## Assignment:
Repeat the data exactly. Pictures stay out.

## Collected material:

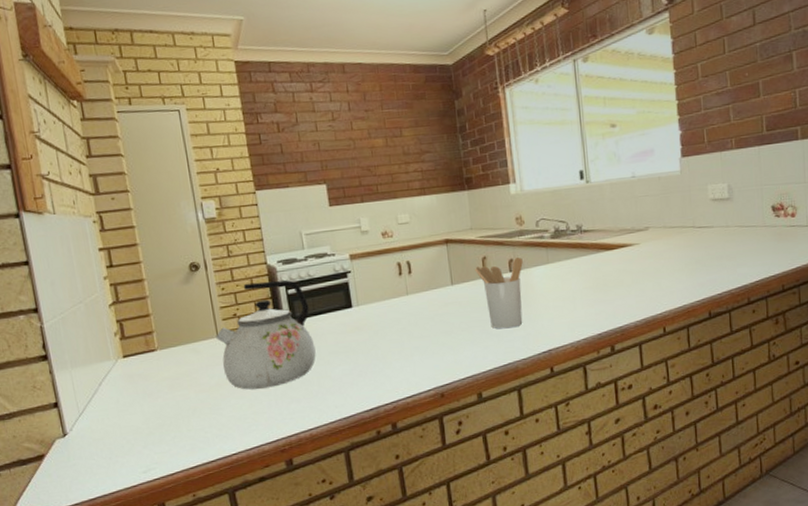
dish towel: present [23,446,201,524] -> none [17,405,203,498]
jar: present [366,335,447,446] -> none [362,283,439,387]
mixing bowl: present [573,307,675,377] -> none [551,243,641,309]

## Task response:
dish towel: present [23,446,201,524] -> none [17,405,203,498]
jar: present [366,335,447,446] -> none [362,283,439,387]
mixing bowl: present [573,307,675,377] -> none [551,243,641,309]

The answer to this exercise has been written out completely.